== Source material ==
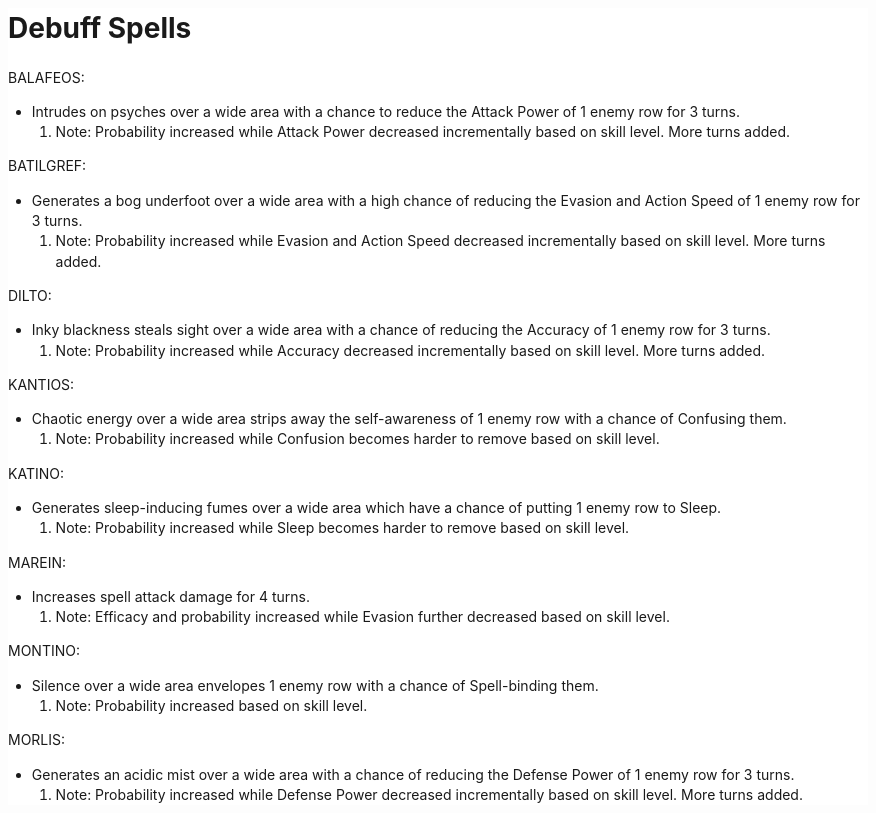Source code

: # Debuff Spells

BALAFEOS:

* Intrudes on psyches over a wide area with a chance to reduce the Attack Power of 1 enemy row for 3 turns.  
  1. Note: Probability increased while Attack Power decreased incrementally based on skill level. More turns added.

BATILGREF:

* Generates a bog underfoot over a wide area with a high chance of reducing the Evasion and Action Speed of 1 enemy row for 3 turns.  
  1. Note: Probability increased while Evasion and Action Speed decreased incrementally based on skill level. More turns added.

DILTO:

* Inky blackness steals sight over a wide area with a chance of reducing the Accuracy of 1 enemy row for 3 turns.  
  1. Note: Probability increased while Accuracy decreased incrementally based on skill level. More turns added.

KANTIOS:

* Chaotic energy over a wide area strips away the self-awareness of 1 enemy row with a chance of Confusing them.  
  1. Note: Probability increased while Confusion becomes harder to remove based on skill level.

KATINO:

* Generates sleep-inducing fumes over a wide area which have a chance of putting 1 enemy row to Sleep.  
  1. Note: Probability increased while Sleep becomes harder to remove based on skill level.

MAREIN:

* Increases spell attack damage for 4 turns.  
  1. Note: Efficacy and probability increased while Evasion further decreased based on skill level.

MONTINO:

* Silence over a wide area envelopes 1 enemy row with a chance of Spell-binding them.  
  1. Note: Probability increased based on skill level.

MORLIS:

* Generates an acidic mist over a wide area with a chance of reducing the Defense Power of 1 enemy row for 3 turns.  
  1. Note: Probability increased while Defense Power decreased incrementally based on skill level. More turns added.

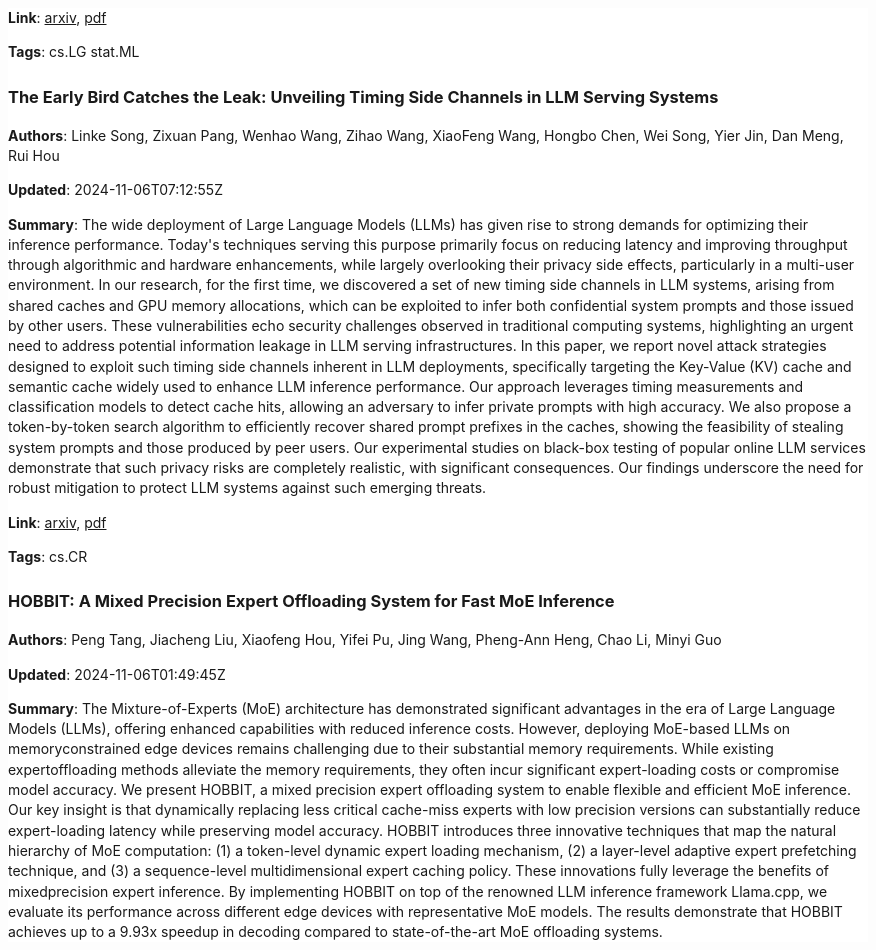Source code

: **Link**: [arxiv](http://arxiv.org/abs/2411.03731v1),  [pdf](http://arxiv.org/pdf/2411.03731v1)

**Tags**: cs.LG stat.ML 



### The Early Bird Catches the Leak: Unveiling Timing Side Channels in LLM   Serving Systems
**Authors**: Linke Song, Zixuan Pang, Wenhao Wang, Zihao Wang, XiaoFeng Wang, Hongbo Chen, Wei Song, Yier Jin, Dan Meng, Rui Hou

**Updated**: 2024-11-06T07:12:55Z

**Summary**: The wide deployment of Large Language Models (LLMs) has given rise to strong demands for optimizing their inference performance. Today's techniques serving this purpose primarily focus on reducing latency and improving throughput through algorithmic and hardware enhancements, while largely overlooking their privacy side effects, particularly in a multi-user environment. In our research, for the first time, we discovered a set of new timing side channels in LLM systems, arising from shared caches and GPU memory allocations, which can be exploited to infer both confidential system prompts and those issued by other users. These vulnerabilities echo security challenges observed in traditional computing systems, highlighting an urgent need to address potential information leakage in LLM serving infrastructures. In this paper, we report novel attack strategies designed to exploit such timing side channels inherent in LLM deployments, specifically targeting the Key-Value (KV) cache and semantic cache widely used to enhance LLM inference performance. Our approach leverages timing measurements and classification models to detect cache hits, allowing an adversary to infer private prompts with high accuracy. We also propose a token-by-token search algorithm to efficiently recover shared prompt prefixes in the caches, showing the feasibility of stealing system prompts and those produced by peer users. Our experimental studies on black-box testing of popular online LLM services demonstrate that such privacy risks are completely realistic, with significant consequences. Our findings underscore the need for robust mitigation to protect LLM systems against such emerging threats.

**Link**: [arxiv](http://arxiv.org/abs/2409.20002v2),  [pdf](http://arxiv.org/pdf/2409.20002v2)

**Tags**: cs.CR 



### HOBBIT: A Mixed Precision Expert Offloading System for Fast MoE   Inference
**Authors**: Peng Tang, Jiacheng Liu, Xiaofeng Hou, Yifei Pu, Jing Wang, Pheng-Ann Heng, Chao Li, Minyi Guo

**Updated**: 2024-11-06T01:49:45Z

**Summary**: The Mixture-of-Experts (MoE) architecture has demonstrated significant advantages in the era of Large Language Models (LLMs), offering enhanced capabilities with reduced inference costs. However, deploying MoE-based LLMs on memoryconstrained edge devices remains challenging due to their substantial memory requirements. While existing expertoffloading methods alleviate the memory requirements, they often incur significant expert-loading costs or compromise model accuracy. We present HOBBIT, a mixed precision expert offloading system to enable flexible and efficient MoE inference. Our key insight is that dynamically replacing less critical cache-miss experts with low precision versions can substantially reduce expert-loading latency while preserving model accuracy. HOBBIT introduces three innovative techniques that map the natural hierarchy of MoE computation: (1) a token-level dynamic expert loading mechanism, (2) a layer-level adaptive expert prefetching technique, and (3) a sequence-level multidimensional expert caching policy. These innovations fully leverage the benefits of mixedprecision expert inference. By implementing HOBBIT on top of the renowned LLM inference framework Llama.cpp, we evaluate its performance across different edge devices with representative MoE models. The results demonstrate that HOBBIT achieves up to a 9.93x speedup in decoding compared to state-of-the-art MoE offloading systems.
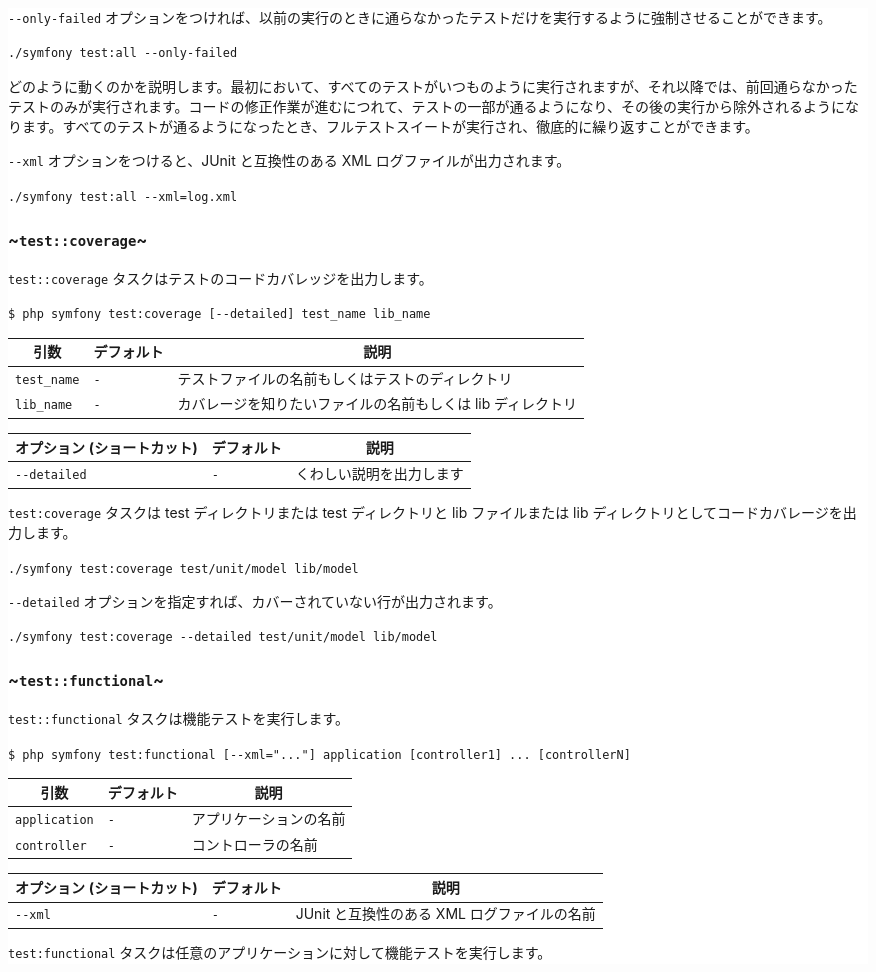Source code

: `--only-failed` オプションをつければ、以前の実行のときに通らなかったテストだけを実行するように強制させることができます。

    ./symfony test:all --only-failed

どのように動くのかを説明します。最初において、すべてのテストがいつものように実行されますが、それ以降では、前回通らなかったテストのみが実行されます。コードの修正作業が進むにつれて、テストの一部が通るようになり、その後の実行から除外されるようになります。すべてのテストが通るようになったとき、フルテストスイートが実行され、徹底的に繰り返すことができます。

`--xml` オプションをつけると、JUnit と互換性のある XML ログファイルが出力されます。

    ./symfony test:all --xml=log.xml

### ~`test::coverage`~

`test::coverage` タスクはテストのコードカバレッジを出力します。

    $ php symfony test:coverage [--detailed] test_name lib_name



| 引数        | デフォルト | 説明
| ----------- | ---------- | --------------------------------------------------------------
| `test_name` | `-`        | テストファイルの名前もしくはテストのディレクトリ
| `lib_name`  | `-`        | カバレージを知りたいファイルの名前もしくは lib ディレクトリ


| <span style="white-space: nowrap">オプション (ショートカット)</span> | <span style="white-space: nowrap">デフォルト</span> | 説明
| -------------------------- | ---------- | --------------------
| `--detailed`               | `-`        | くわしい説明を出力します


`test:coverage` タスクは test ディレクトリまたは test ディレクトリと lib ファイルまたは lib ディレクトリとしてコードカバレージを出力します。

    ./symfony test:coverage test/unit/model lib/model

`--detailed` オプションを指定すれば、カバーされていない行が出力されます。

    ./symfony test:coverage --detailed test/unit/model lib/model

### ~`test::functional`~

`test::functional` タスクは機能テストを実行します。

    $ php symfony test:functional [--xml="..."] application [controller1] ... [controllerN]



| 引数          | デフォルト | 説明
| ------------- | ---------- | -----------------------
| `application` | `-`        | アプリケーションの名前
| `controller`  | `-`        | コントローラの名前


| <span style="white-space: nowrap">オプション (ショートカット)</span> | <span style="white-space: nowrap">デフォルト</span> | 説明
| ---------------------------- | ----------- | ---------------
| `--xml` | `-` | JUnit と互換性のある XML ログファイルの名前


`test:functional` タスクは任意のアプリケーションに対して機能テストを実行します。
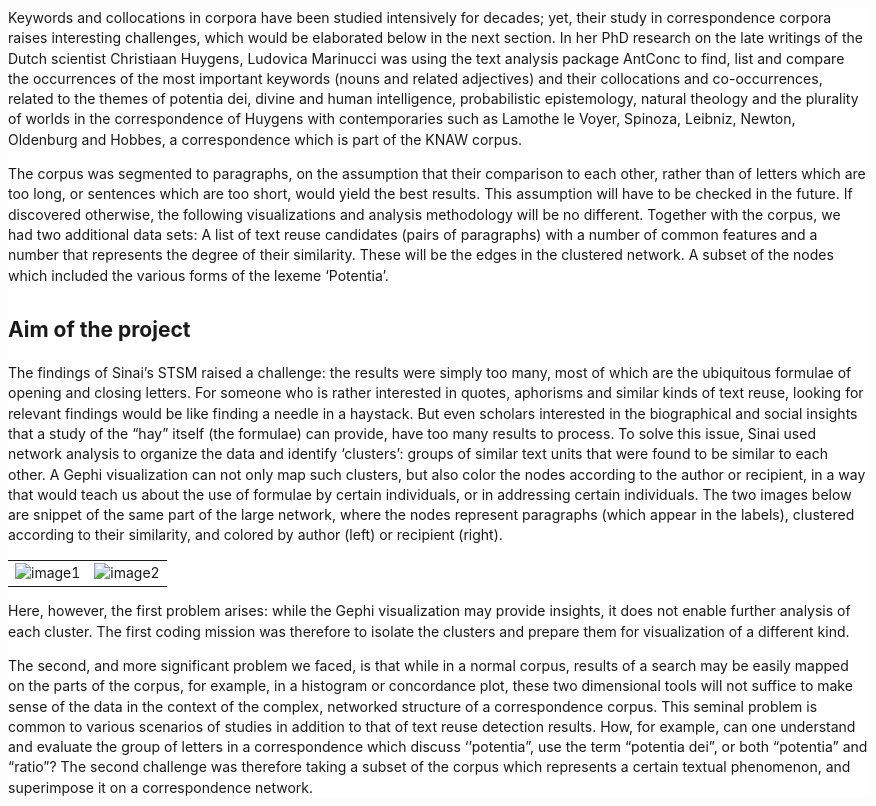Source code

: Keywords and collocations in corpora have been studied intensively for decades; yet, their study in correspondence corpora raises interesting challenges, which would be elaborated below in the next section. In her PhD research on the late writings of the Dutch scientist Christiaan Huygens, Ludovica Marinucci was using the text analysis package AntConc to find, list and compare the occurrences of the most important keywords (nouns and related adjectives) and their collocations and co-occurrences, related to the themes of potentia dei, divine and human intelligence, probabilistic epistemology, natural theology and the plurality of worlds in the correspondence of Huygens with contemporaries such as Lamothe le Voyer, Spinoza, Leibniz, Newton, Oldenburg and Hobbes, a correspondence which is part of the KNAW corpus. 

The corpus was segmented to paragraphs, on the assumption that their comparison to each other, rather than of letters which are too long, or sentences which are too short, would yield the best results. This assumption will have to be checked in the future. If discovered otherwise, the following visualizations and analysis methodology will be no different. 
Together with the corpus, we had two additional data sets:
A list of text reuse candidates (pairs of paragraphs) with a number of common features and a number that represents the degree of their similarity. These will be the edges in the clustered network. 
A subset of the nodes which included the various forms of the lexeme ‘Potentia’.

## **Aim of the project**

The findings of Sinai’s STSM raised a challenge: the results were simply too many, most of which are the ubiquitous formulae of opening and closing letters. For someone who is rather interested in quotes, aphorisms and similar kinds of text reuse, looking for relevant findings would be like finding a needle in a haystack. But even scholars interested in the biographical and social insights that a study of the “hay” itself (the formulae) can provide, have too many results to process. To solve this issue, Sinai used network analysis to organize the data and identify ‘clusters’: groups of similar text units that were found to be similar to each other. A Gephi visualization can not only map such clusters, but also color the nodes according to the author or recipient, in a way that would teach us about the use of formulae by certain individuals, or in addressing certain individuals. The two images below are snippet of the same part of the large network, where the nodes represent paragraphs (which appear in the labels), clustered according to their similarity, and colored by author (left) or recipient (right). 

|                                                              |                                                              |
| ------------------------------------------------------------ | ------------------------------------------------------------ |
| ![image1](assets/images/2016g01/image11.png) | ![image2](assets/images/2016g01/image2.png) |

Here, however, the first problem arises: while the Gephi visualization may provide insights, it does not enable further analysis of each cluster. The first coding mission was therefore to isolate the clusters and prepare them for visualization of a different kind.

The second, and more significant problem we faced,  is that while in a normal corpus, results of a search may be easily mapped on the parts of the corpus, for example, in a histogram or concordance plot, these two dimensional tools will not suffice to make sense of the data in the context of the complex, networked structure of a correspondence corpus. This seminal problem is common to various scenarios of studies in addition to that of text reuse detection results. How, for example, can one understand and evaluate the group of letters in a correspondence which discuss ‘’potentia”, use the term “potentia dei”, or both “potentia” and “ratio”?  The second challenge was therefore taking a subset of the corpus which represents a certain textual phenomenon, and superimpose it on a correspondence network.
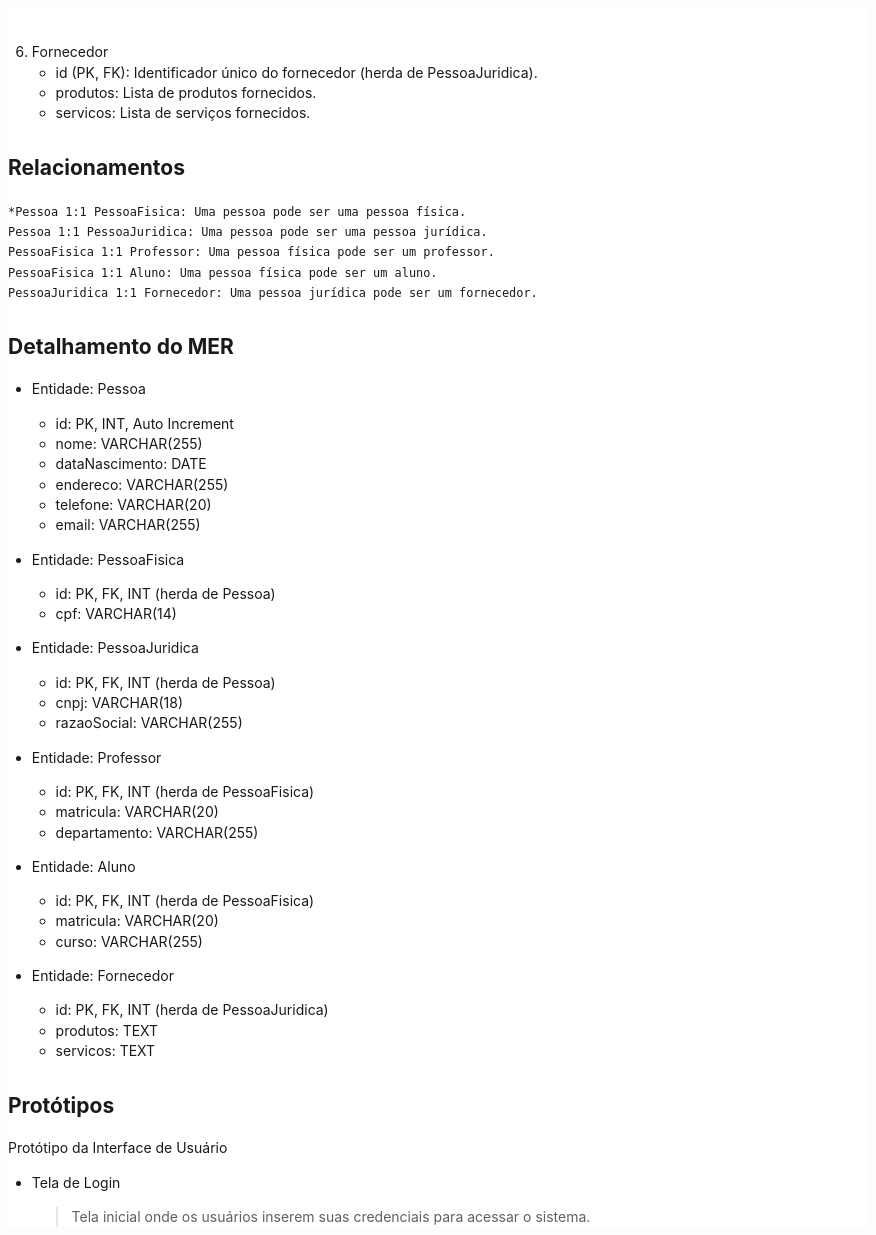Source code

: <br>

6. Fornecedor
    * id (PK, FK): Identificador único do fornecedor (herda de PessoaJuridica).
    * produtos: Lista de produtos fornecidos.
    * servicos: Lista de serviços fornecidos.

<h2>Relacionamentos</h2>

    *Pessoa 1:1 PessoaFisica: Uma pessoa pode ser uma pessoa física.
    Pessoa 1:1 PessoaJuridica: Uma pessoa pode ser uma pessoa jurídica.
    PessoaFisica 1:1 Professor: Uma pessoa física pode ser um professor.
    PessoaFisica 1:1 Aluno: Uma pessoa física pode ser um aluno.
    PessoaJuridica 1:1 Fornecedor: Uma pessoa jurídica pode ser um fornecedor.

## Detalhamento do MER 

* Entidade: Pessoa
    * id: PK, INT, Auto Increment
    * nome: VARCHAR(255)
    * dataNascimento: DATE
    * endereco: VARCHAR(255)
    * telefone: VARCHAR(20)
    * email: VARCHAR(255)

* Entidade: PessoaFisica
    * id: PK, FK, INT (herda de Pessoa)
    * cpf: VARCHAR(14)

* Entidade: PessoaJuridica
    * id: PK, FK, INT (herda de Pessoa)
    * cnpj: VARCHAR(18)
    * razaoSocial: VARCHAR(255)

* Entidade: Professor
    * id: PK, FK, INT (herda de PessoaFisica)
    * matricula: VARCHAR(20)
    * departamento: VARCHAR(255)

* Entidade: Aluno
    * id: PK, FK, INT (herda de PessoaFisica)
    * matricula: VARCHAR(20)
    * curso: VARCHAR(255)

* Entidade: Fornecedor
    * id: PK, FK, INT (herda de PessoaJuridica)
    * produtos: TEXT
    * servicos: TEXT


## Protótipos

<p>Protótipo da Interface de Usuário</p>

* Tela de Login
    > Tela inicial onde os usuários inserem suas credenciais para acessar o sistema.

== Written task ==
The string to find is "Tela"; copy every line of the listing that has it.

== Solution to this problem ==
* Tela de Login
    > Tela inicial onde os usuários inserem suas credenciais para acessar o sistema.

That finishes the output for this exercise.